_EXERCISE_.
Please retype every record below exactly, leaving the pictures out.
[[ DATASET, beginning ]]
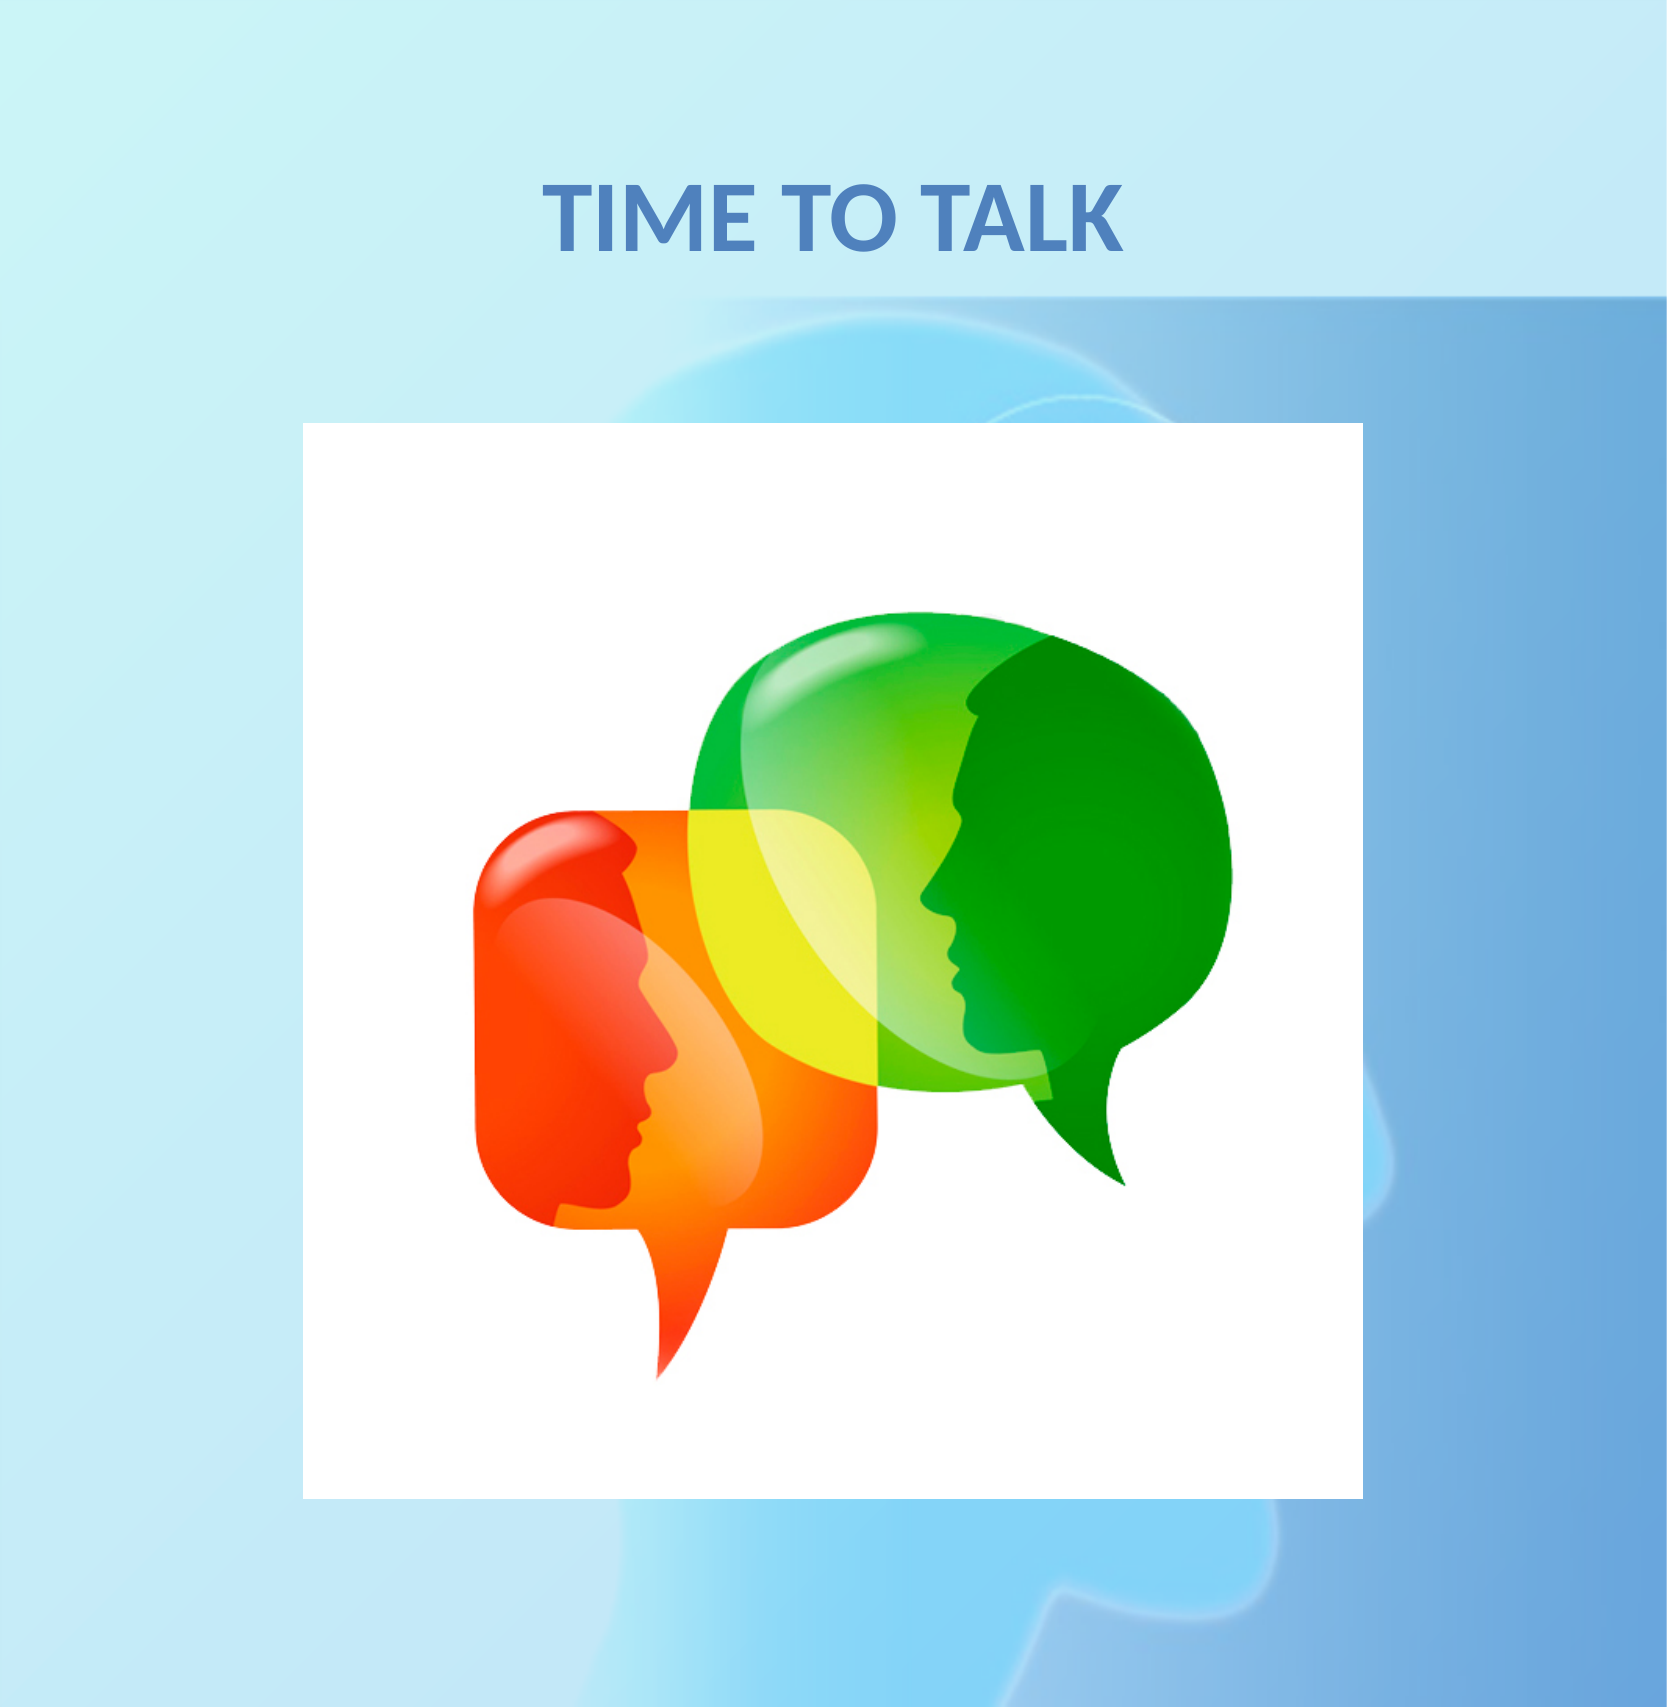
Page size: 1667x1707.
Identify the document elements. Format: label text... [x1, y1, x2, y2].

picture [0, 0, 1667, 1707]
title TIME TO TALK [83, 68, 1584, 353]
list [303, 423, 1364, 1499]
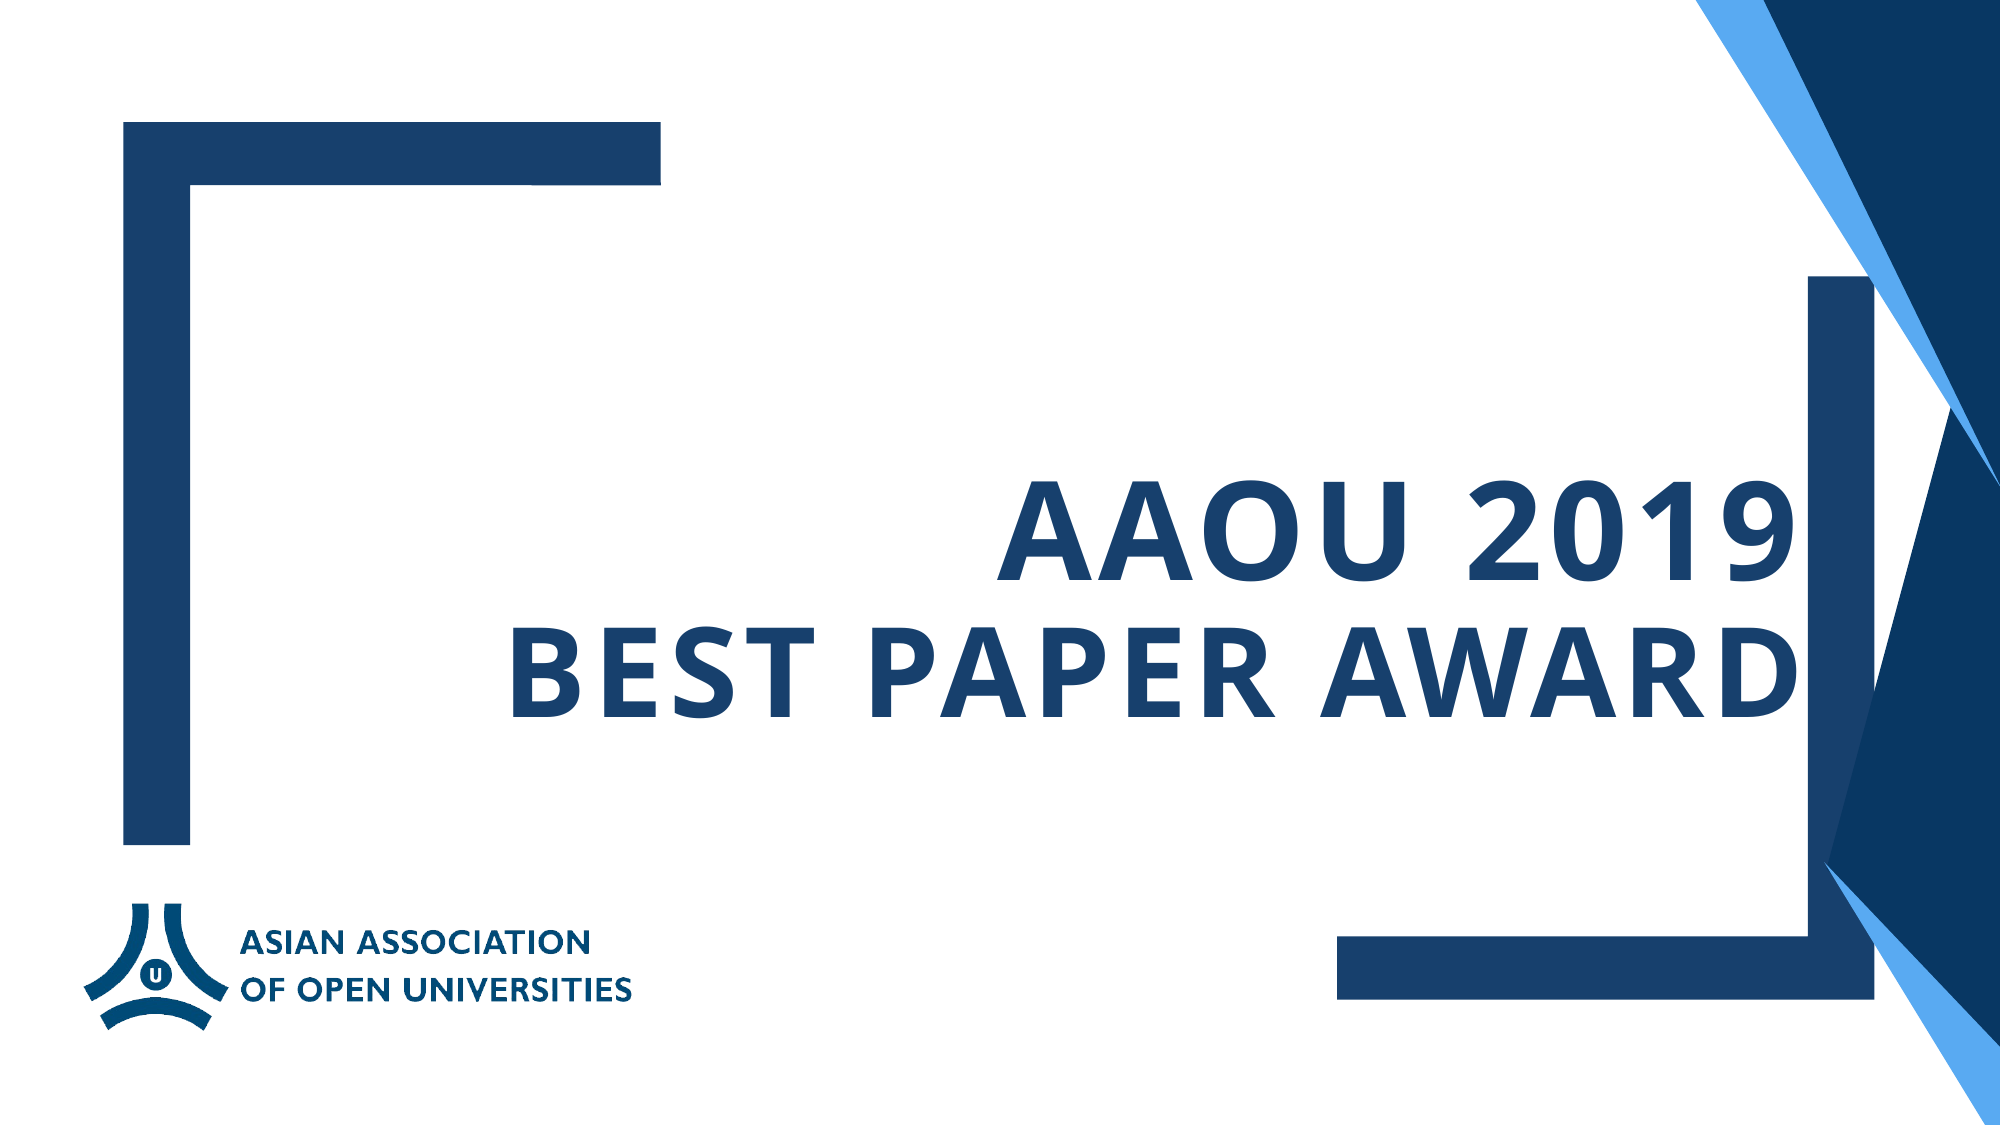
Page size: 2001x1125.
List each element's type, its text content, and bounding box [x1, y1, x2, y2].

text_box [1695, 0, 2000, 1125]
title aaou 2019 BEST PAPER award [58, 456, 1695, 752]
picture [70, 887, 643, 1053]
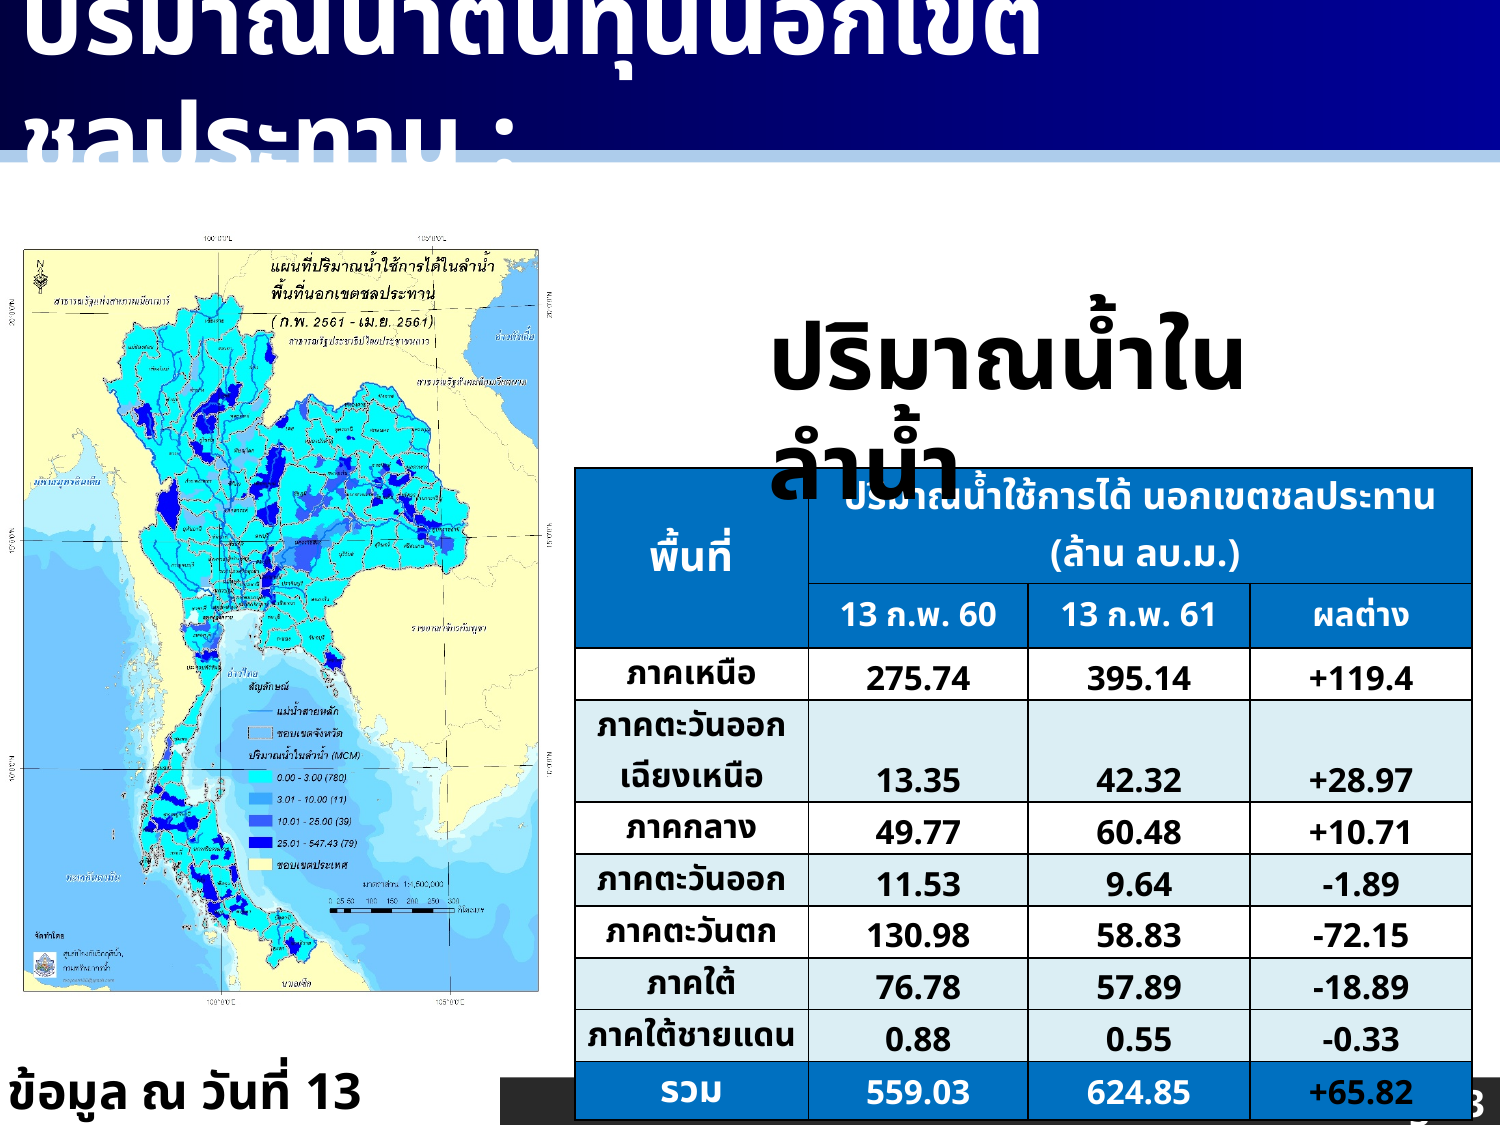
[[ DATASET, end ]]
_EXERCISE RESPONSE_.
Page size: 1667x1707.
Identify the document elements. Format: label text... [x1, y1, x2, y2].

picture [0, 0, 1667, 1707]
title TIME TO TALK [83, 68, 1584, 353]
list [303, 423, 1364, 1499]
Page size: 2001x1125.
List each element's type, its text content, and bounding box [x1, y1, x2, y2].

text_box [1695, 0, 2000, 1125]
title aaou 2019 BEST PAPER award [58, 456, 1695, 752]
picture [70, 887, 643, 1053]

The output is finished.